When a business owner moves to sell their first business, they are often met with frustration when potential suitors lack the funds they need to afford the asking price.
The truth is, most buyers aren’t able to purchase a business using 100% of their own funds, necessitating some sort of financing.
However, banking institutions don’t hand out money as readily as they used to, a trend that has led to a rise in seller-initiated financing. Before any company owner looks to offer a similar arrangement, they should heed the following advice.
When a business owner decides to extend financing to a buyer, there is a lot of due-diligence that would normally be done by the bank that will have to be shouldered by them.
They’ll want to deep dive into the buyer’s credit history, financial reports (if they are being courted by another company), and other bellwethers of financial trustworthiness in order to sort out if an entity can be trusted not to default on their financial obligations.
Sellers will want to sure to insert language into any contract that will allow them to take back their company within 60 days if the new owner is unable to make payments.

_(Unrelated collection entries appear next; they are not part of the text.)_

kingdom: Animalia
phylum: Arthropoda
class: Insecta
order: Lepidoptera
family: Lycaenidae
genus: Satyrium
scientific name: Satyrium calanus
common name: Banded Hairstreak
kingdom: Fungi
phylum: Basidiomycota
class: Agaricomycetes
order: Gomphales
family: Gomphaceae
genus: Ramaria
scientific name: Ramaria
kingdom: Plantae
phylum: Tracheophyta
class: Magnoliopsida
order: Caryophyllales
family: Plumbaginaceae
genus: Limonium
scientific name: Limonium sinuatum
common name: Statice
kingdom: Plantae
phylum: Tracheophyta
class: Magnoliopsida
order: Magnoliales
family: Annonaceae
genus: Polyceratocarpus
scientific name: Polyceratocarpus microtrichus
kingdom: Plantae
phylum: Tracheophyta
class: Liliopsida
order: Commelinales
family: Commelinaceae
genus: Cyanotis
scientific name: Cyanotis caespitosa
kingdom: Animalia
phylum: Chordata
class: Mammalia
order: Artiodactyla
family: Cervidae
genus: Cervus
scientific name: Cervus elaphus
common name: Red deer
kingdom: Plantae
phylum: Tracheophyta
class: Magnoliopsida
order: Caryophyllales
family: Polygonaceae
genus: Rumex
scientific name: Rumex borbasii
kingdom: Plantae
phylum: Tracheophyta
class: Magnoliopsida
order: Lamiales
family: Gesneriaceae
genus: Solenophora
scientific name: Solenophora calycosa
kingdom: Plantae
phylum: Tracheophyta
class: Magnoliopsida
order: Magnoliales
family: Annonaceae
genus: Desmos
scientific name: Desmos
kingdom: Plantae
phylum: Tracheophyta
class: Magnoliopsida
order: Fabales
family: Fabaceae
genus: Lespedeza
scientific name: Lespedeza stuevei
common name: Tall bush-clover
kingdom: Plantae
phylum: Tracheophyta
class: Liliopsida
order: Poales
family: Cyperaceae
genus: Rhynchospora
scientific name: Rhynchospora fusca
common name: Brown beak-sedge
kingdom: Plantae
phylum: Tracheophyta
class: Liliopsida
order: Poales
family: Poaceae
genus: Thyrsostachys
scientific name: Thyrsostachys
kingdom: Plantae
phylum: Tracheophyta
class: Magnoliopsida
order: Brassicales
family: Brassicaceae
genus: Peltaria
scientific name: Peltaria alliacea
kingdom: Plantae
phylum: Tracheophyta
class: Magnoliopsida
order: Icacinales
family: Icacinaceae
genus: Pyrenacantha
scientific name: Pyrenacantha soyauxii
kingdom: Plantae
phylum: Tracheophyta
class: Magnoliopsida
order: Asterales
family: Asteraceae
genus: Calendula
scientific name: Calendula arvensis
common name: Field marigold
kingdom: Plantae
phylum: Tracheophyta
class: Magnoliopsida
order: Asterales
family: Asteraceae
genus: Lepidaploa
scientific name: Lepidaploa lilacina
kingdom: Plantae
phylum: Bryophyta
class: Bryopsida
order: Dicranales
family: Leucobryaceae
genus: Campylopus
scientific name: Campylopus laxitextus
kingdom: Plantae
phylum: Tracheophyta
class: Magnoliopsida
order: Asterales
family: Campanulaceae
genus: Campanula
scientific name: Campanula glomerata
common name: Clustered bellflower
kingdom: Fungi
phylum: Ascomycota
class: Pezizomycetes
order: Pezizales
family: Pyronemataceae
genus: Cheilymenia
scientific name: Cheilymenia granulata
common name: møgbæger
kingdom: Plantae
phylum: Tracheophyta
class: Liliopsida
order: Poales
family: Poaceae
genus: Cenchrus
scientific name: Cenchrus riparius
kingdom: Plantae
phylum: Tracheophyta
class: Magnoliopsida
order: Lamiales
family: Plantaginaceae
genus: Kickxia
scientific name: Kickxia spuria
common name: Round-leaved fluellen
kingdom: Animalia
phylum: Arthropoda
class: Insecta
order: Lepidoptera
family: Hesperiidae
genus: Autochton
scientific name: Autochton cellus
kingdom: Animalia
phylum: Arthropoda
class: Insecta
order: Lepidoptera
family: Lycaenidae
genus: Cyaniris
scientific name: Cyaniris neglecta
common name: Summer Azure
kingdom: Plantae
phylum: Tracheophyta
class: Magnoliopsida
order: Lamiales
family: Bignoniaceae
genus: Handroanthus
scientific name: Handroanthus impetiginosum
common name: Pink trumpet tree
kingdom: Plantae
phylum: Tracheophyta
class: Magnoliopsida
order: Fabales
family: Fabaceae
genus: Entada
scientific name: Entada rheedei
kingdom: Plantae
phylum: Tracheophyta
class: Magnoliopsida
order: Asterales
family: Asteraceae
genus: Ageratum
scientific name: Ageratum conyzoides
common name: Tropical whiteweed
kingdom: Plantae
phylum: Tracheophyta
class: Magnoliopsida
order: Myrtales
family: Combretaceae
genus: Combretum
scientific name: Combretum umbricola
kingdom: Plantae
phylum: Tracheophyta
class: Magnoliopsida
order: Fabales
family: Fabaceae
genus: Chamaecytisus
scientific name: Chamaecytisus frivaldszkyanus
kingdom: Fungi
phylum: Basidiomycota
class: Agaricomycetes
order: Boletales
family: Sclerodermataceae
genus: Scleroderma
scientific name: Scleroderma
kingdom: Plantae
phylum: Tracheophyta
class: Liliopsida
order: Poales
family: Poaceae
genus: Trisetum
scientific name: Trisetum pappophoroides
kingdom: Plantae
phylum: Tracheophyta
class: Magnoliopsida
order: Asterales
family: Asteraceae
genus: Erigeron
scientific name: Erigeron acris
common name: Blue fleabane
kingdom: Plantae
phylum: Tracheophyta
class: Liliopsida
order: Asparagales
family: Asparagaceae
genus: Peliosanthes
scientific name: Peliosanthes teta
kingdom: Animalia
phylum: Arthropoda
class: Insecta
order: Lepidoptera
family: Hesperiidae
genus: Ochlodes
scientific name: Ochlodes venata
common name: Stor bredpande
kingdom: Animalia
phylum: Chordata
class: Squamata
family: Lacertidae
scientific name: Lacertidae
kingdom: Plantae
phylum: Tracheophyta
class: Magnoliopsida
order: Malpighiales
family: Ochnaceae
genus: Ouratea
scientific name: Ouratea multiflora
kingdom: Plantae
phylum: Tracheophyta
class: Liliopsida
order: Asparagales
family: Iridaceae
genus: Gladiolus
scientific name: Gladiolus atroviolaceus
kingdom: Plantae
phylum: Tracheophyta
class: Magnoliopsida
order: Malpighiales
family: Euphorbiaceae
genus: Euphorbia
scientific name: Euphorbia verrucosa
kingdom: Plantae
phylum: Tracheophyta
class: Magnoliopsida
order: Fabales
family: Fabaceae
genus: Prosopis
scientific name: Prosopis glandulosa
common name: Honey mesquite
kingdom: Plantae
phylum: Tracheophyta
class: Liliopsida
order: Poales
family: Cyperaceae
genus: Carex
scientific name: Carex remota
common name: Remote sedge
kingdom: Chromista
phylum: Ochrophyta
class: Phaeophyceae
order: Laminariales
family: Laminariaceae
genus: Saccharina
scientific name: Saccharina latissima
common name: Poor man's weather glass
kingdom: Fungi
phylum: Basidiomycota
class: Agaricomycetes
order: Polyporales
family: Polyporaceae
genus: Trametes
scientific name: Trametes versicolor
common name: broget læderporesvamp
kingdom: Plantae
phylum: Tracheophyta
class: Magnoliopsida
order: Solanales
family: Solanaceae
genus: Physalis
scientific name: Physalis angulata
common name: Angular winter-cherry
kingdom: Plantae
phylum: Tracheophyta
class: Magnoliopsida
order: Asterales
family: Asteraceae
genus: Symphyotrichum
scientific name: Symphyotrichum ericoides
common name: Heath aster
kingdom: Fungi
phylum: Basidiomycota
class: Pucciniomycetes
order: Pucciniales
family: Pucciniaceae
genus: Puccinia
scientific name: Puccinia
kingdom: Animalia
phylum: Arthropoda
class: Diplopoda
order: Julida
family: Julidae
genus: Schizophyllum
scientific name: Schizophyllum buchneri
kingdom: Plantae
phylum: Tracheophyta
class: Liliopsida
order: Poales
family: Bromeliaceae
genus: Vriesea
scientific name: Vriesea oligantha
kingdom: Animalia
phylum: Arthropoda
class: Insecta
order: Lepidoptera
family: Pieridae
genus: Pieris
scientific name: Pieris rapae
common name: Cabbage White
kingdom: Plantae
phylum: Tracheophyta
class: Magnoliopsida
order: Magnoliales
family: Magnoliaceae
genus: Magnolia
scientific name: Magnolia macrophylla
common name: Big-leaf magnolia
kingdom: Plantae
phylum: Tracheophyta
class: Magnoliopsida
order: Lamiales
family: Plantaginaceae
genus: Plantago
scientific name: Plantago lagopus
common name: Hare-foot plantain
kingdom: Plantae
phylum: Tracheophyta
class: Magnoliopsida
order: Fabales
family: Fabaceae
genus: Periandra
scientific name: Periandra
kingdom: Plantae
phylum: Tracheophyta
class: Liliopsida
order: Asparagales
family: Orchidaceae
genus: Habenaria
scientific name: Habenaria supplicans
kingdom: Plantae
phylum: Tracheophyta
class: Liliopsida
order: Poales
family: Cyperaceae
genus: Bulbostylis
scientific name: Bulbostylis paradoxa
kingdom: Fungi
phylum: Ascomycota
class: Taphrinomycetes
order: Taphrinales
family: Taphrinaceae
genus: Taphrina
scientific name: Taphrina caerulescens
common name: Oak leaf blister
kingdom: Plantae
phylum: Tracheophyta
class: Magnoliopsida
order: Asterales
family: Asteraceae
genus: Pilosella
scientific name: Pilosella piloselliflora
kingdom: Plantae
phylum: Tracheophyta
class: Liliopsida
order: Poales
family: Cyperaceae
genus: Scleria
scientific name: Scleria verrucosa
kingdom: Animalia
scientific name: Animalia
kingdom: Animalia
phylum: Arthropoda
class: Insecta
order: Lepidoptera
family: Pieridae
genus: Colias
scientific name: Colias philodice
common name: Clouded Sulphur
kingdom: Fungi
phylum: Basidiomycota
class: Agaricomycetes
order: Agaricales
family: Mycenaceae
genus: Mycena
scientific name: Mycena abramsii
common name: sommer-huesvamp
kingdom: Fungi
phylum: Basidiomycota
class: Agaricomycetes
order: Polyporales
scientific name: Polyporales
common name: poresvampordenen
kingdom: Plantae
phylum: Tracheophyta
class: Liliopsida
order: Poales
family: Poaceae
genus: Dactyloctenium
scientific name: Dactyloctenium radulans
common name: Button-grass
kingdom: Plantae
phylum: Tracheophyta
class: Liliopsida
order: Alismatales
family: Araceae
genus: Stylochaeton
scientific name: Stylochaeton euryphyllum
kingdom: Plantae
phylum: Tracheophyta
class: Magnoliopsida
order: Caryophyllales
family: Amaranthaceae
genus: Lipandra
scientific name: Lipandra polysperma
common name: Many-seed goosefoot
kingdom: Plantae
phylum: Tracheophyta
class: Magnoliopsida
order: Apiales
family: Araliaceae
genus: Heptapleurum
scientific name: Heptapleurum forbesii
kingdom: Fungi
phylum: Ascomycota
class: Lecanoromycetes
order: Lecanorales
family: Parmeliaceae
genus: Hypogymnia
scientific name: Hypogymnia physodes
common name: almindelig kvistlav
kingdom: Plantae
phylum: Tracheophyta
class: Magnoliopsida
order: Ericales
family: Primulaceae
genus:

Is it a mutually beneficial arrangement?
The best deals are ones that benefit both sides of the sale. Buyers should know that when a seller is willing to arrange a loan themselves, the enterprise is one that the seller knows will make money.
In this situation, the buyer gets a proven business that will allow them to turn a profit very quickly, and the seller gets to cash out while being confident that their creation will be in good hands.
Terms can vary greatly
Terms of a seller financing arrangement will vary from the consistent loan packages that banks offer. The key factor that determines the length of the repayment period is the proportion of the purchase price that is fronted by the seller. Generally speaking, the smaller the share of the loan the seller provides, the shorter the term will be.
Conversely, the greater the proportion of a loan that is covered by the seller, the longer it will take to pay back. Sellers should aim for the shortest term possible to minimize risk.
The seller will have to deal with buyer defaults themselves
Speaking of defaults, the risk of having of deal with one is considerably higher when a seller decides to offer financing to buyers.
Banks are notoriously conservative when it comes to extending loans for a reason: they are in the business of making money. If history is any guide, there are few sectors that are as efficient at the process than they are.
When a buyer can’t find a conventional funding source to fund their ambitions, they will turn to seller financing, regardless whether they are a good credit risk or not.
As such, it is important for the seller to trust their purchaser implicitly before loaning them the money they need to buy the business.